Given is the DE $$\frac{d^2z}{dx^2}+z=\frac{\mu}{x^2}z$$ I have to prove that for $0<a\leqslant x$, $$z(x)=z(a)\cos(x-a)+z'(a)\sin(x-a) + \int_a^x \sin(x-\xi)\frac{\mu}{\xi^2}z(\xi) \, d\xi$$ I think it is a good idea to use variation of constants. So first I solved $\frac{d^2z}{dx^2}+z=0$, giving me $z(x)=c_1\sin(x)+c_2\cos(x)$, with $c_1, c_2$ constants. Then, I wrote $z(x)=u_1(x)\sin(x)+u_2(x)\cos(x)$ and calculated $z'(x)$ and $z''(x)$ accordingly.
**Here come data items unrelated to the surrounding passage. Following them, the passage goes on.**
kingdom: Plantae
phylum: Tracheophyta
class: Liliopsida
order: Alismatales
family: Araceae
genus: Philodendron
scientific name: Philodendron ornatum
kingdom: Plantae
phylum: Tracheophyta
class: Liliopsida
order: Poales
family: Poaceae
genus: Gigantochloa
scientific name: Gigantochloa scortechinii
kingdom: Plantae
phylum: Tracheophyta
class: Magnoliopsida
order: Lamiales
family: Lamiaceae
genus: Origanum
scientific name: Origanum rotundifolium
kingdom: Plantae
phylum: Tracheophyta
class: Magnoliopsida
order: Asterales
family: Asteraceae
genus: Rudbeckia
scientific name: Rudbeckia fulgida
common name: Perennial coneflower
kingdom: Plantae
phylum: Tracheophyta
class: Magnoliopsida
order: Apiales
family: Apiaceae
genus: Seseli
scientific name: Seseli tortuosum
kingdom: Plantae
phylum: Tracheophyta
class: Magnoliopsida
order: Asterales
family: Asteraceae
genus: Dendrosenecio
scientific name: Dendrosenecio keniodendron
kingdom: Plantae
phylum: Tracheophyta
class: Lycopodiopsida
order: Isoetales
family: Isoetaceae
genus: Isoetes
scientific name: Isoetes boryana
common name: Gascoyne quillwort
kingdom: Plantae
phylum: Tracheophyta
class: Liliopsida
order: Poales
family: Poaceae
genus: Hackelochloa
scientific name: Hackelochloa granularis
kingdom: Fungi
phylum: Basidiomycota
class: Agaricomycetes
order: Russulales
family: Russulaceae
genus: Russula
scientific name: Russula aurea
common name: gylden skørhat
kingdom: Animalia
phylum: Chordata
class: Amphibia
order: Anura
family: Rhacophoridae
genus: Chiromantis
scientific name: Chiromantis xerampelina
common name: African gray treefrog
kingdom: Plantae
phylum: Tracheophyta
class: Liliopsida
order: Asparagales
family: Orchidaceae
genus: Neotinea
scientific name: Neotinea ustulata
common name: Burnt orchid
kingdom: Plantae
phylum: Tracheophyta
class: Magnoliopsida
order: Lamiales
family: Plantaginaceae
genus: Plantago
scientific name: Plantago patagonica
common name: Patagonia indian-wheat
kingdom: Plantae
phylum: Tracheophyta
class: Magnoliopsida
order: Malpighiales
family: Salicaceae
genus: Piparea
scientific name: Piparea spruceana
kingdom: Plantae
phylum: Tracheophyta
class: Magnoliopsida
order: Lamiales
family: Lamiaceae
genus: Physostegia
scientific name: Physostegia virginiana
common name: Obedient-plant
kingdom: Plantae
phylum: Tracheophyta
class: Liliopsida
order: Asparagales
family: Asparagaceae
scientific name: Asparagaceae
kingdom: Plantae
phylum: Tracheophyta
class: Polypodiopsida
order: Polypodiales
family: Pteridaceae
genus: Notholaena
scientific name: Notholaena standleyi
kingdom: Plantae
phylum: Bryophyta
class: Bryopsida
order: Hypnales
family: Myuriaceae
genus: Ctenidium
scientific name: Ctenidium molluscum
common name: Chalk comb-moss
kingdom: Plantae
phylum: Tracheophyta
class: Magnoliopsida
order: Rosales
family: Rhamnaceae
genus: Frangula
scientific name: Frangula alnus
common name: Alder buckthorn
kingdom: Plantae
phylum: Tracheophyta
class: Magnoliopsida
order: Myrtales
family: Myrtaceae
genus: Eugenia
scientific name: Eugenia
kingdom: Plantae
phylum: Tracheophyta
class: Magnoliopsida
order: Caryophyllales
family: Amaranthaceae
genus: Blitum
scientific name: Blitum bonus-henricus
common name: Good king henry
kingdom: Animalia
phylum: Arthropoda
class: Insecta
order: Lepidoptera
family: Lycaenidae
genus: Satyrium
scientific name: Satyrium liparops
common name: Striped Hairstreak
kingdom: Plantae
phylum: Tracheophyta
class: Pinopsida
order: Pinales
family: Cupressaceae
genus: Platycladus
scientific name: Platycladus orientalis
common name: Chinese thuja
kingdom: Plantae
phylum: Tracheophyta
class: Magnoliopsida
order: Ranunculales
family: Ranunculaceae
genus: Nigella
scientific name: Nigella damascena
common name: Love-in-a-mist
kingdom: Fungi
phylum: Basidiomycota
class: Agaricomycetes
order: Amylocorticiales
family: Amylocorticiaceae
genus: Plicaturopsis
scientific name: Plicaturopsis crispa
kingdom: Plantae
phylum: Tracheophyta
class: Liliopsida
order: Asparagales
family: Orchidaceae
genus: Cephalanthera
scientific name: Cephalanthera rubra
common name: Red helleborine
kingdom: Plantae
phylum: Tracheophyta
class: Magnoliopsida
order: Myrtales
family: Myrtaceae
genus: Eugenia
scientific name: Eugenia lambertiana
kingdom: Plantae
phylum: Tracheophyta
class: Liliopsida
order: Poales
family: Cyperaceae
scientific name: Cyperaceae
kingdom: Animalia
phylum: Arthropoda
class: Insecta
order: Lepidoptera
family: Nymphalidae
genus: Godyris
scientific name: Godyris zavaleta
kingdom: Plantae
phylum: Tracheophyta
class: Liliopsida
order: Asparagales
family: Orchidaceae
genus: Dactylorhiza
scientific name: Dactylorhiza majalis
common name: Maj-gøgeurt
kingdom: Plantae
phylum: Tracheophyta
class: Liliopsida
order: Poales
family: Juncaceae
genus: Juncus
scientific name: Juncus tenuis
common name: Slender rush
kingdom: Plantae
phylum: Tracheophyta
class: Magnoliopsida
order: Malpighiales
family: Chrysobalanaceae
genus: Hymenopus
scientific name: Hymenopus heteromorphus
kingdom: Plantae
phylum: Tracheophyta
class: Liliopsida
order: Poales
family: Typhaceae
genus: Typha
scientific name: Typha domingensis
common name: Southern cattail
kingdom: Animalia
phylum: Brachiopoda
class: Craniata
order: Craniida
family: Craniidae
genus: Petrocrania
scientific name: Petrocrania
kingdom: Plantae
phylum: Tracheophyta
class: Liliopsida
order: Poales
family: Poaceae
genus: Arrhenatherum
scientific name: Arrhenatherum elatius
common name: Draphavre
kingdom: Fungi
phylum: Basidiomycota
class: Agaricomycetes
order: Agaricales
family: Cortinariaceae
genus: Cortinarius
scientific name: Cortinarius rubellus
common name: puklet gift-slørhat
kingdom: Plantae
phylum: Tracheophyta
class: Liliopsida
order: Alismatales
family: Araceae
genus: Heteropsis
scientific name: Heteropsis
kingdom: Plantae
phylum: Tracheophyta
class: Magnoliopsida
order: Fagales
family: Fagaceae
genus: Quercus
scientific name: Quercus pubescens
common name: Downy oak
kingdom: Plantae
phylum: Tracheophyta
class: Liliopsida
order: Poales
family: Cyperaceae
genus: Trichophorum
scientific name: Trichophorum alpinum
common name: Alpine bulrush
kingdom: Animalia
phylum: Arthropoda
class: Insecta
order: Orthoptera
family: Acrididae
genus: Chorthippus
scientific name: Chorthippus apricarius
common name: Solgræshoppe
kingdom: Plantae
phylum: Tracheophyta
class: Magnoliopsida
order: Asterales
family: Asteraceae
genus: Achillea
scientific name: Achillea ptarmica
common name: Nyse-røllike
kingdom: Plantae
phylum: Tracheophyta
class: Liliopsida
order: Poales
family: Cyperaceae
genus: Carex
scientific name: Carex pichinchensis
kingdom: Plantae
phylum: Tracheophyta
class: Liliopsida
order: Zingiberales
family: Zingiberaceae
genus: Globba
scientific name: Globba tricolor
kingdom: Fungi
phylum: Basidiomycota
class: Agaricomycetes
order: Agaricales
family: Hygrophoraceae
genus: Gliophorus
But here I got lost.
Can anybody help me?
$$z(x)=z(a)\cos(x-a)+z'(a)\sin(x-a) + \int_a^x \sin(x-\xi)\frac{\mu}{\xi^2}z(\xi) \, d\xi$$ $$z''(x)=-z(a)\cos(x-a)-z'(a)\sin(x-a) + \frac {\partial^2}{\partial x^2} \int_a^x \sin(x-\xi)\frac{\mu}{\xi^2}z(\xi) \, d\xi$$ Use Leibniz rule for the derivative of the integral... Then check if z is a solution of the equation.. $$\frac {\partial}{\partial x} \int_a^x \sin(x-\xi)\frac{\mu}{\xi^2}z(\xi) \, d\xi= \int_a^x \frac {\partial}{\partial x}\sin(x-\xi)\frac{\mu}{\xi^2}z(\xi) \, d\xi= \int_a^x \cos(x-\xi)\frac{\mu}{\xi^2}z(\xi) \, d\xi$$ $$\frac {\partial}{\partial x} \int_a^x \cos(x-\xi)\frac{\mu}{\xi^2}z(\xi) \, d\xi= -\int_a^x \sin(x-\xi)\frac{\mu}{\xi^2}z(\xi) \, d\xi+\frac{z(x)\mu}{x^2}$$ Therefore $$\frac {\partial^2}{\partial x^2} \int_a^x \sin(x-\xi)\frac{\mu}{\xi^2}z(\xi) \, d\xi=-\int_a^x \sin(x-\xi)\frac{\mu}{\xi^2}z(\xi) \, d\xi+\frac{z(x)\mu}{x^2}$$ The variation of constants is for differential equation with constants coefficients...Here you have a function of x.